# Too many babies!!!



## Cichlid1000 (Nov 3, 2008)

I already have one tank full of electric blue fry and now 3 more are pregnant and I am about to take the babies out of one of the mothers mouth. I have one other tank besides the one that is being used for the fry already and its bigger so I'm going to put the fry I hvae at the moment in there. Is 10 days too much of a gap (in how much they would have grown) between the two batches of fry because otherwise I'm going to have to buy another tank??


----------



## aspects (Feb 1, 2009)

are you trying to keep all of them?
i have this problem all the time, having too much fry, but i just use them as feeders.


----------



## Cichlid1000 (Nov 3, 2008)

Yea I would like to keep them all, but if I have to I might use them as feeders, but I dont think I'd be able to do it because it just doesnt feel right for me


----------



## aspects (Feb 1, 2009)

dont worry about it. there are lots of people out there who feel the same way as you, but its natural. big fish eat little fish, thats just the way of the world. you should feel bad about feeding fish manufactured flakes and pellets. more then feeding them fry.


----------



## Cichlid1000 (Nov 3, 2008)

Yea I suppose, I dont think all three females will be successful, I know one is because I can see the babies in its mouth so I will strip tomorrow.


----------



## emc7 (Jul 23, 2005)

Its a rule to keep like sizes together, not like ages.

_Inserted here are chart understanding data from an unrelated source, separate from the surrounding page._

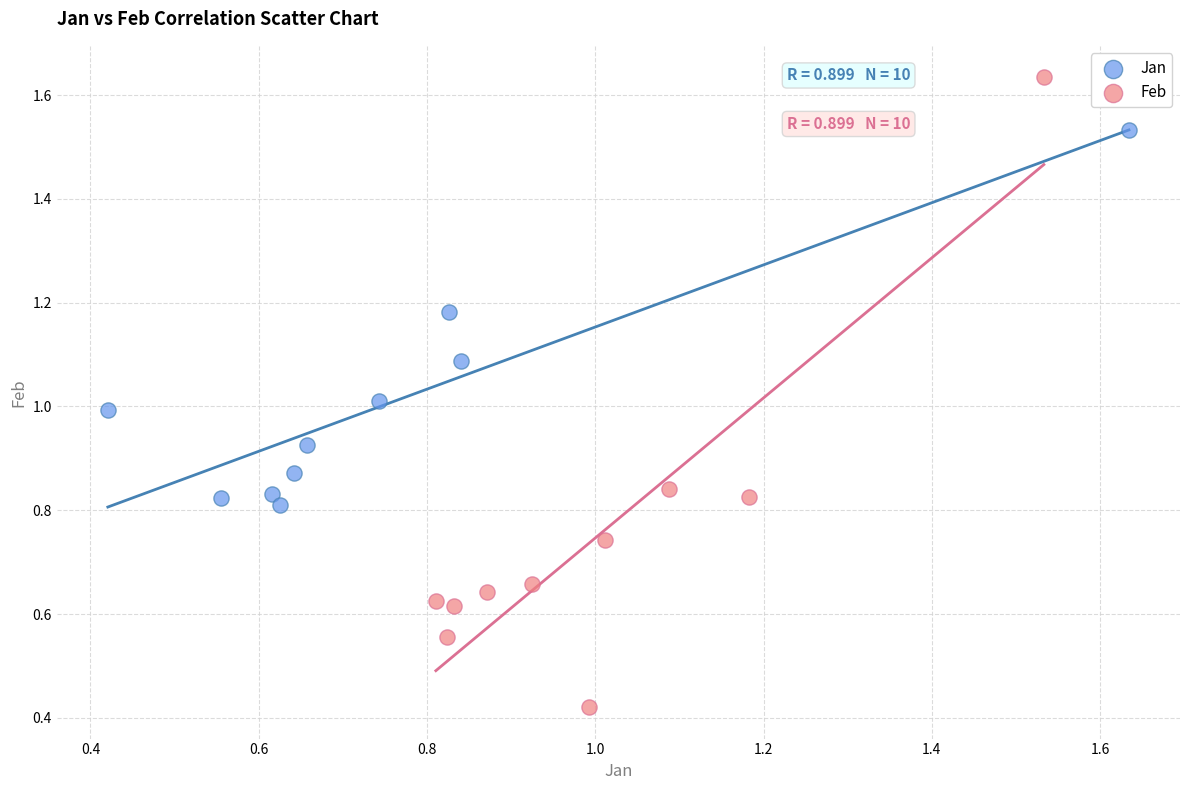

Which series contains the highest Y value?

Feb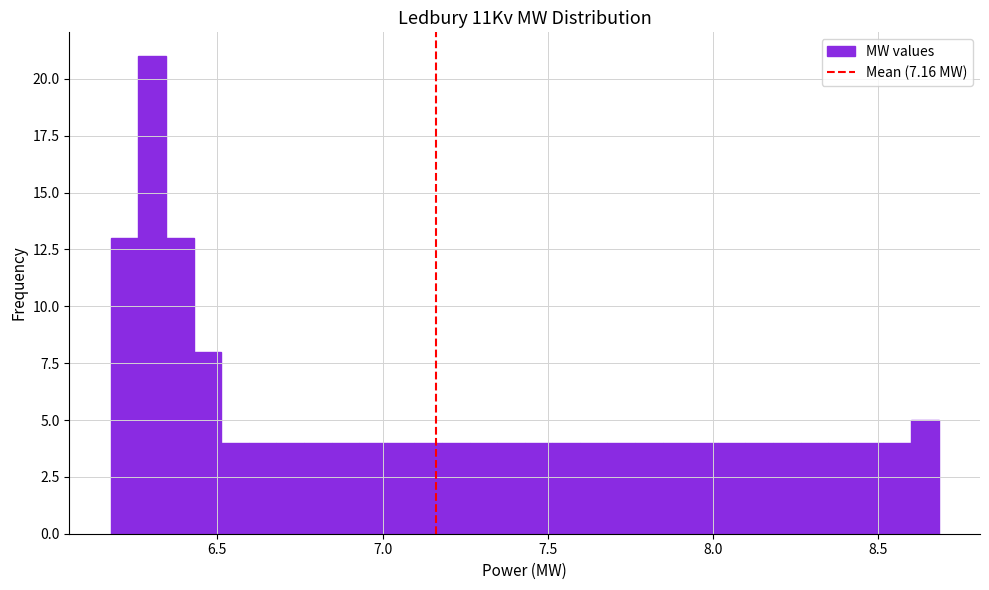

Around what value on the x-axis is the tallest bar? Give the approximate position of its centre, as read against the axis.

6.30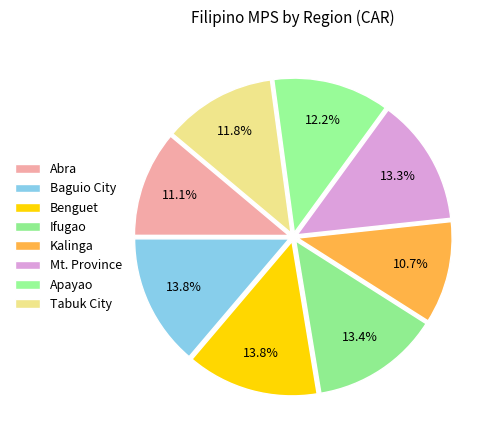

To the nearest percent, what is the average slice percentage?

12%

Watch them eat and if all get some food, it will be okay. Usually fry get along until one start to drive the others away and gobbles all the food. I think fry within 2 months will be ok together, but you should always watch them. Usually Malawians are pretty good together until they get over an inch.


----------



## Cichlid1000 (Nov 3, 2008)

Ok thanks for the help guys


----------



## Cichlid1000 (Nov 3, 2008)

Striped her last night and there was another 20-30 baby fry 
When they become free swimming I will put them in with the others.


----------